#### Task data ####

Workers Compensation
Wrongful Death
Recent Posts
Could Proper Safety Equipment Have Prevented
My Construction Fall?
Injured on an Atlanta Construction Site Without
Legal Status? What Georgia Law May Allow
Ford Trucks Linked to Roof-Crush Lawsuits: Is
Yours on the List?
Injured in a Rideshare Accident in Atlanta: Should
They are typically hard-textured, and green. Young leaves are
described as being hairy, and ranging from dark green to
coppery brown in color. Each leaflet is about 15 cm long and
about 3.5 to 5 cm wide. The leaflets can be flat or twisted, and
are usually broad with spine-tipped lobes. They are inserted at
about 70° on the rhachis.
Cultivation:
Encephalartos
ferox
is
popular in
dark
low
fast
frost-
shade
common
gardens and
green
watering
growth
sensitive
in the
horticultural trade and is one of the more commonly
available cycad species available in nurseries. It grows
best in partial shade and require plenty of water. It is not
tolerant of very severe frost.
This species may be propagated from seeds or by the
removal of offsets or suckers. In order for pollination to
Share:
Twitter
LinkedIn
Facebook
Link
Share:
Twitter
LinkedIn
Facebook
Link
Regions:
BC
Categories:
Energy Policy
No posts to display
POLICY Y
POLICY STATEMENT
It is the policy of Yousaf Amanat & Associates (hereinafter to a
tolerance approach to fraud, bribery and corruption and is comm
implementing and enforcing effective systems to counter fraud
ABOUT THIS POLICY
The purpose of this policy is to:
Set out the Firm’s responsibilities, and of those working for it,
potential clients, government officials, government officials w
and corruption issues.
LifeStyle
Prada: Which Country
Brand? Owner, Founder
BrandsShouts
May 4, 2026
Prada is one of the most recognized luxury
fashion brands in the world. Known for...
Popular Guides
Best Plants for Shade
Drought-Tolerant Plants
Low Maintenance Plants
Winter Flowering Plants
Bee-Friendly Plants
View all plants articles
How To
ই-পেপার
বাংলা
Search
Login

####

◆ **What the exercise asks**
Replace "Construction" with "Building" in the items from the first line through the line containing "Ford Trucks Linked to Roof-Crush Lawsuits: Is", both ends included. Give those lines again with everything else unchanged.

◆ **Response to this exercise**
Workers Compensation
Wrongful Death
Recent Posts
Could Proper Safety Equipment Have Prevented
My Building Fall?
Injured on an Atlanta Building Site Without
Legal Status? What Georgia Law May Allow
Ford Trucks Linked to Roof-Crush Lawsuits: Is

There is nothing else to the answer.